The ABA said it supports the concept of disclosure related to direct loans and direct purchases, but believes the current proposal is “deeply flawed.” The group's letter urges the SEC to withdraw the proposal and reconsider its approach in a more targeted and practical way that will not place “disproportionate burdens on impacted market participants.”

As written, the current proposal would cause issuers and obligated persons to “simply inundate EMMA with an enormous number of voluminous documents, whether or not material, thereby defeating the intent of the new disclosures for all practical purposes,” the ABA said. The term “financial obligation” should be limited to only direct loans and direct purchases, the group added.

There also should be “a mechanism for redacting confidential and personally identifiable information” similar to that for auction rate securities and variable rate demand obligations under the Municipal Securities Rulemaking Board’s Rule G-34 on market information requirements, the ABA said. This would include the pricing for direct loan and direct purchase transactions, which is customized and specifically targeted to the particular financial needs of the obligated person and its financial condition, the group said. The requirement to disclose pricing within ten days qualifies as disclosure on a near-real-time basis, according to the ABA, and could have an anti-competitive effect by increasing the pricing information that is available.

“Because many of these lending transactions are competitively bid, the availability of this ‘real time’ pricing information may inform the bids of competitors and weaken robust pricing competition expected under a sealed proposal process,” the ABA told the SEC.

Vanguard, in contrast, said it “applauds the SEC’s efforts to improve the transparency, accuracy, and timeliness of municipal securities disclosure.”

“Unfortunately … the current municipal disclosure regime has failed to ensure that investors have access to this critical information,” Vanguard wrote.

The mutual fund company gave examples of where the lack of disclosure or a bank loan or placement has potentially hurt investors, It said investors in a school district’s bonds were not informed when the district applied for and drew upon a $10 million line of credit with a bank. The new borrowing significantly increased the district’s level of outstanding debt, but was not disclosed on EMMA, according to Vanguard. Another example involved an issuer that planned to sell bonds but, because of a tepid reception, decided to forego the bond market for a direct placement. Bondholders never got a notification of the new debt, Vanguard said.

“Incomplete, infrequent and delayed disclosures created inefficiencies and uncertainty in the market,” Vanguard wrote. “If bondholders have incomplete and unreliable information, then they are unable to make fully informed investment decisions.”

Vanguard recommended that the SEC further address the problems by focusing on “parity disclosure,” ensuring investors get the same information no matter what debt they hold, as opposed to disclosures premised on the more opaque concept of materiality.

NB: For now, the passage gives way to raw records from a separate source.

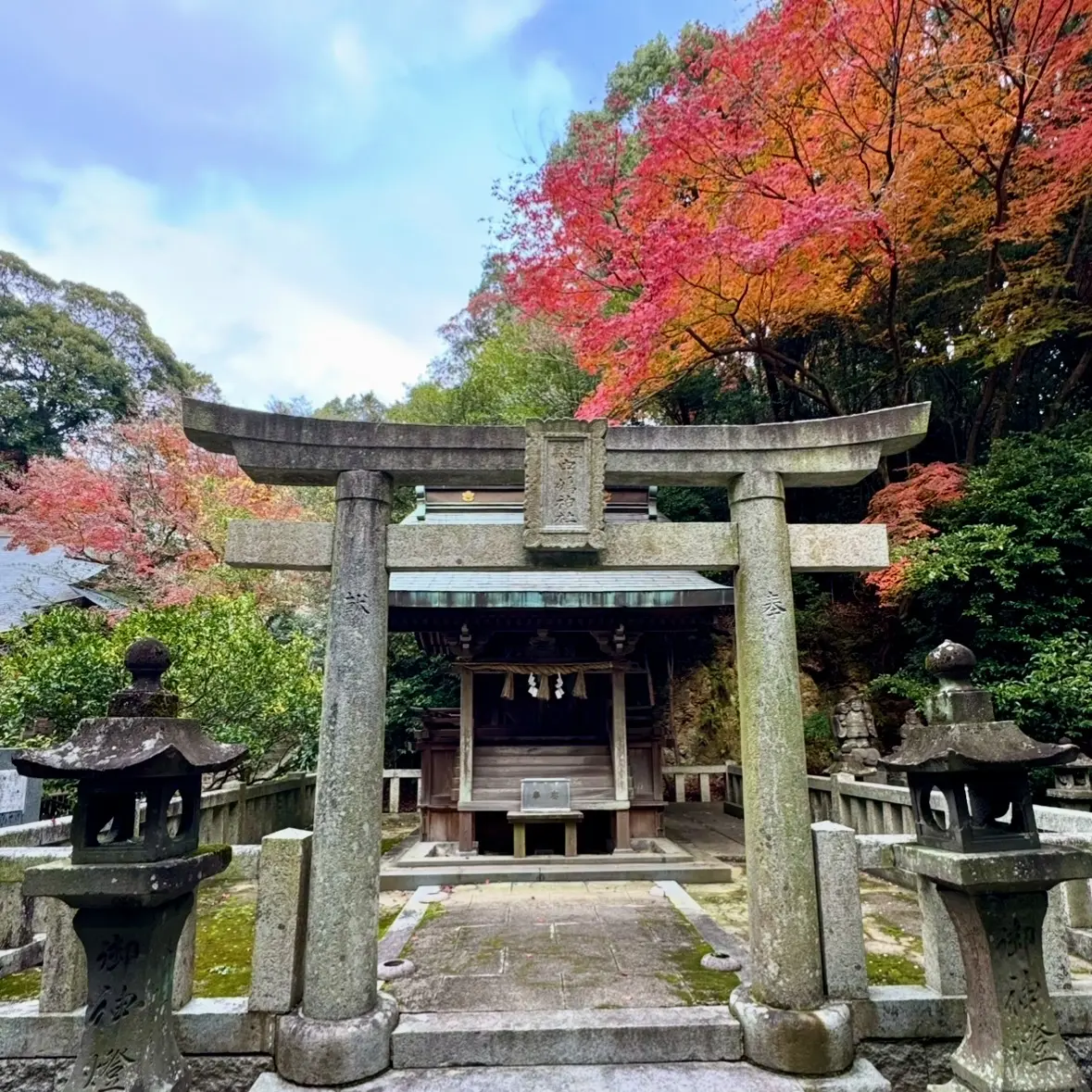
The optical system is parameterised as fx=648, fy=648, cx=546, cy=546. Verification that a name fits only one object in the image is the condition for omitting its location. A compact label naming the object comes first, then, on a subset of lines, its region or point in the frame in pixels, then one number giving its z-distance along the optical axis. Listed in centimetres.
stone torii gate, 341
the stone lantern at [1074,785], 685
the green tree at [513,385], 1791
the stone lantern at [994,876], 288
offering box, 795
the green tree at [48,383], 2400
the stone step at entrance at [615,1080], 321
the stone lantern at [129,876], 282
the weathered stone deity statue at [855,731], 948
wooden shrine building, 767
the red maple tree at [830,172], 988
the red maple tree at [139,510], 1421
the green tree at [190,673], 676
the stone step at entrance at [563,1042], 343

It also said the proposal should be written to require disclosure of any terms in connection with a material financial obligation that will affect securities holders instead of requiring that the effects on securities holders be material.

“We believe any term that affects security holders is inherently material to security holders, rendering a second materiality analysis unnecessary,” Vanguard wrote.

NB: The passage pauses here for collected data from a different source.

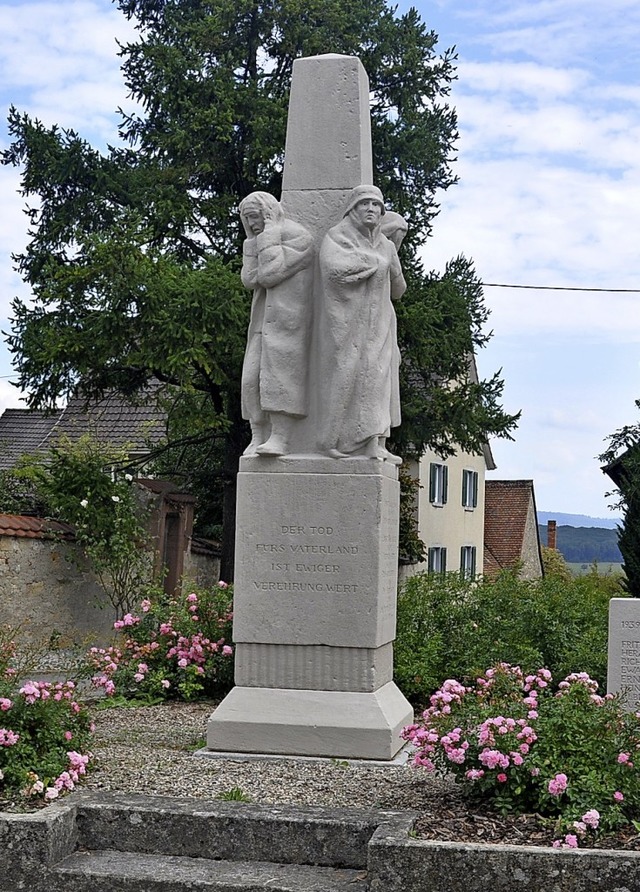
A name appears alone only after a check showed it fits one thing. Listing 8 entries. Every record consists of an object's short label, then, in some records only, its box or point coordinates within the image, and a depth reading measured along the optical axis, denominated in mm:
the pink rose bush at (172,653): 9945
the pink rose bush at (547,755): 5559
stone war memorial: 7664
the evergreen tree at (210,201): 21031
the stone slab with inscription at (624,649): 9086
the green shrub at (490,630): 10047
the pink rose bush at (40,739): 6133
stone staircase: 5520
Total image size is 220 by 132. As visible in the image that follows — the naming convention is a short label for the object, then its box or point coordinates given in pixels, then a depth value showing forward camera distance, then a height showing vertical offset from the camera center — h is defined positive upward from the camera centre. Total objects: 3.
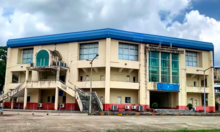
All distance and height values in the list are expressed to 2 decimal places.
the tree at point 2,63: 52.34 +5.58
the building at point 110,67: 40.78 +3.89
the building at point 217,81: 51.25 +2.20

DAC, which serves as a disclosure dissemination agent for thousands of issuer and obligated person filings, said that the proposal’s broad nature would “result in a flow of highly unstructured information into the marketplace” that would cause extreme difficulties for investors.

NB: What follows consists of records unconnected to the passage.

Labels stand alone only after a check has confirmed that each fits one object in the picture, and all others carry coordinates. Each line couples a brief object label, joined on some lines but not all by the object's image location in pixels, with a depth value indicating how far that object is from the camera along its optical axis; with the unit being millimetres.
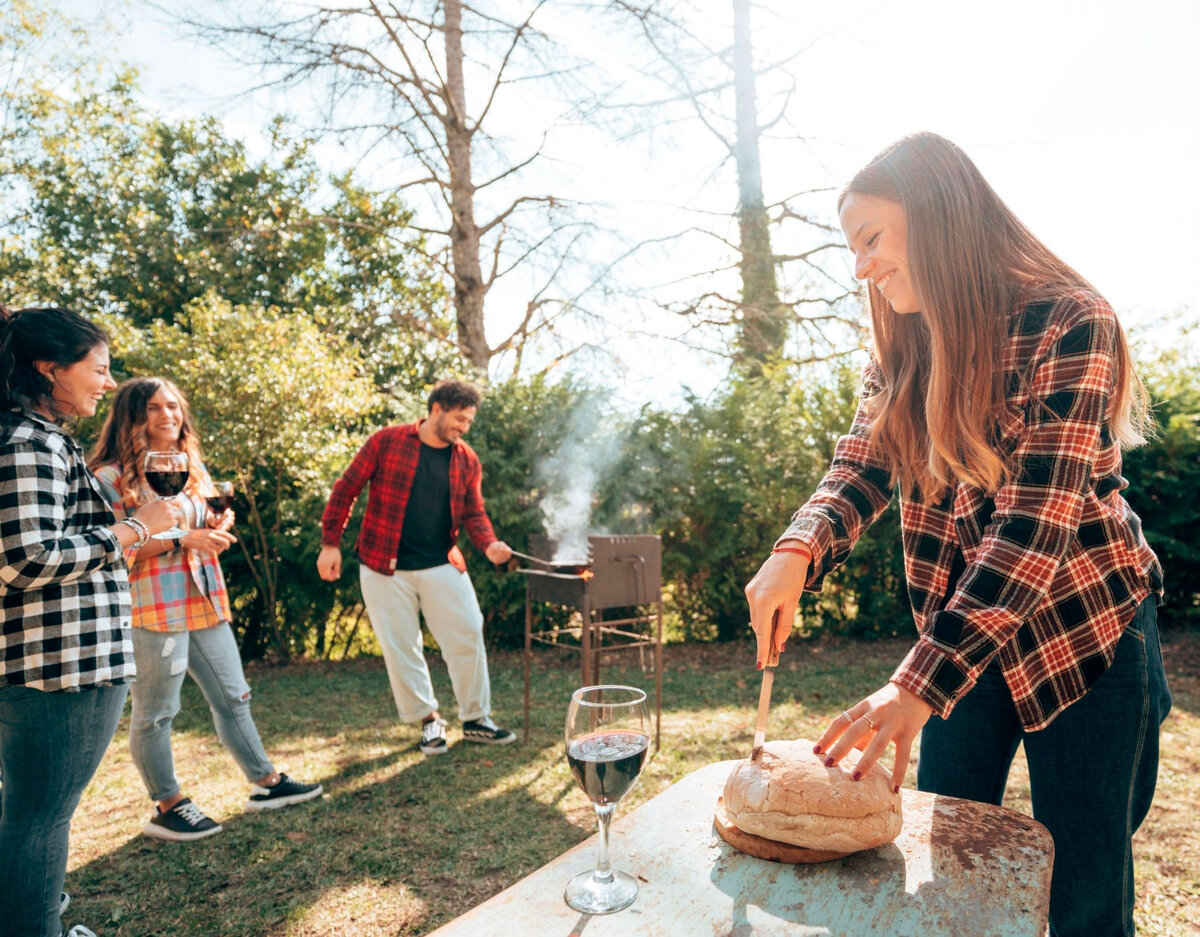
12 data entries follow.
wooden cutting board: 1339
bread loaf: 1322
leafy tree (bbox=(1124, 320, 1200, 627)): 7055
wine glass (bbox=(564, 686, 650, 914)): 1242
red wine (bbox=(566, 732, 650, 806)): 1271
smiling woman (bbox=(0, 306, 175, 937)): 2168
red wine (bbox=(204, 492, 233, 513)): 3365
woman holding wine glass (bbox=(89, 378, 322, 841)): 3314
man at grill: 4793
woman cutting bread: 1369
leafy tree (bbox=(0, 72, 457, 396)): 13406
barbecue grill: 4570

In addition to limiting the proposal to bank loans and direct sales, DAC said it should mimic bond offerings by exempting financial obligations under $1 million as well as those financial obligations with a term of nine months or less.

DAC added that the proposal should also allow issuers to use generally accepted accounting principles in identifying financial obligations and exclude judicial, administrative, and arbitration monetary obligations because such obligations “are of a fundamentally different character” than the other categories.